Paul Chue

Personal information
- Born: 1946 (age 79–80) Papua New Guinea

Playing information
- Position: Halfback
Representative
| Years | Team | Pld | T | G | FG | P |
| 1975 | Papua New Guinea | 1 | 0 | 0 | 0 | 0 |
- Source:

= Paul Chue =

Papua New Guinean international rugby league player

Paul Chue (born 1946) is a former Papua New Guinean national representative rugby league player. Chue captained Papua New Guinea in their first ever test match against England in 1975. He is regarded as Kumul number one.

==Biography==
Chue was born in Papua New Guinea and took up rugby union in his school years at St Joseph's College, Hunters Hill in Sydney. He was the first boy of Asian heritage to make that school's rugby first XV when selected in 1963. Following school he studied commerce at the University of New South Wales.

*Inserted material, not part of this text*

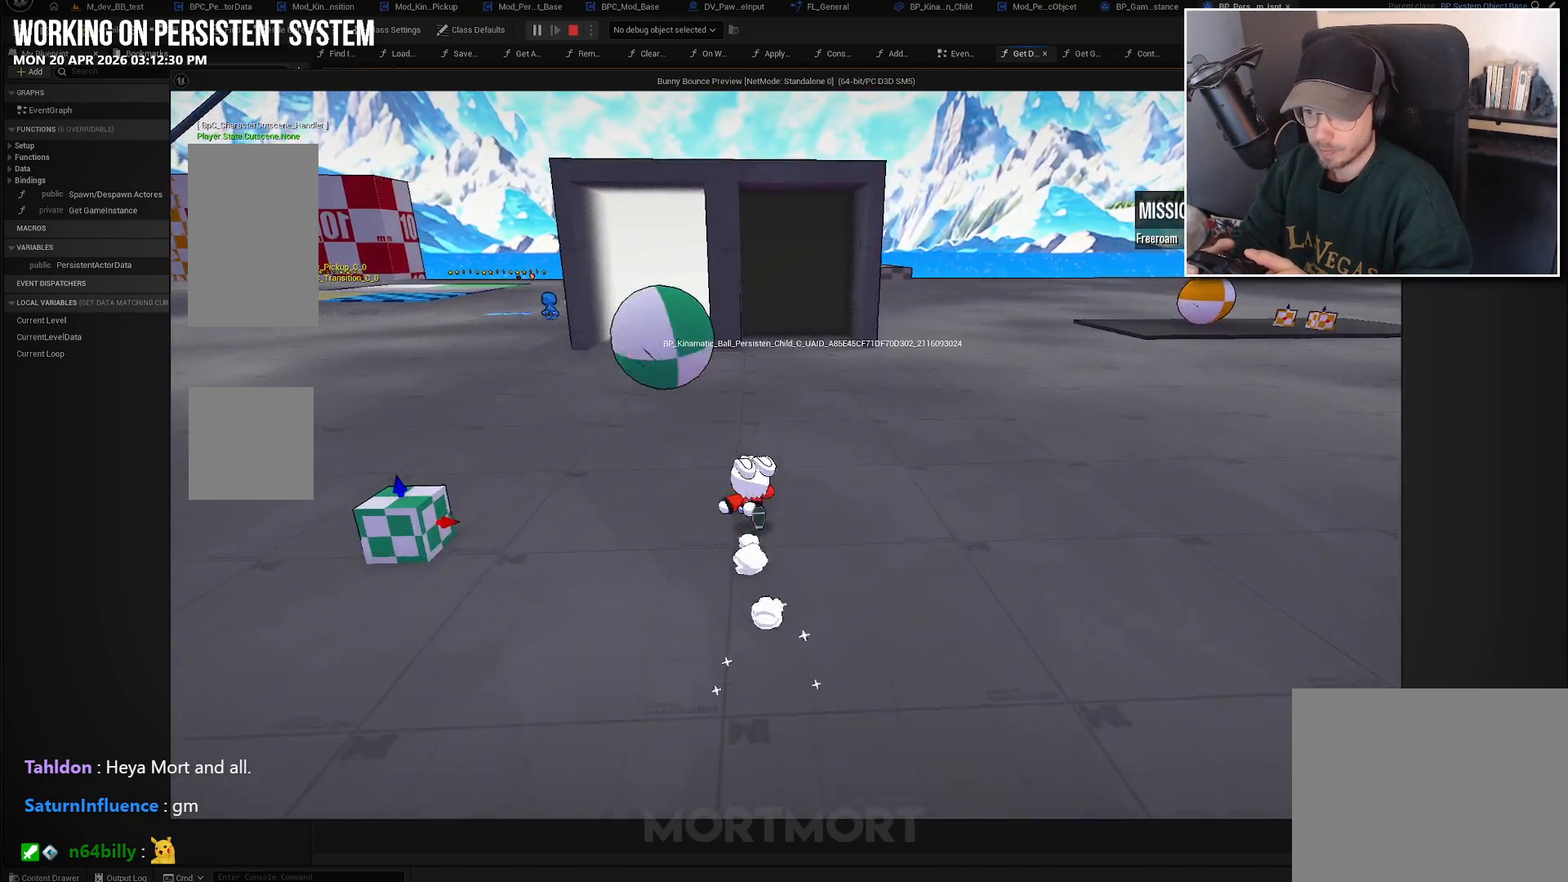
{"buttons": [], "left_stick": "up", "right_stick": "center", "events": []}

Back in New Guinea Chue took to rugby league and in 1973 captained a Rabaul representative side. He made his sole national representative appearance for the Kumuls in their debut international match against England in Port Moresby in 1975. That match was played to celebrate the new nation's independence.

Chue's business career was with the PNG soft drink firm Pacific Industries Ltd founded by his father Gabriel Achun Chue. Paul Chue married Kathleen Duffy in 1982 and ran that business from 1968 and following the COVID period was succeeded by two of their sons Ashlon Chue, Everett Chue and their daughter Sharani Chan.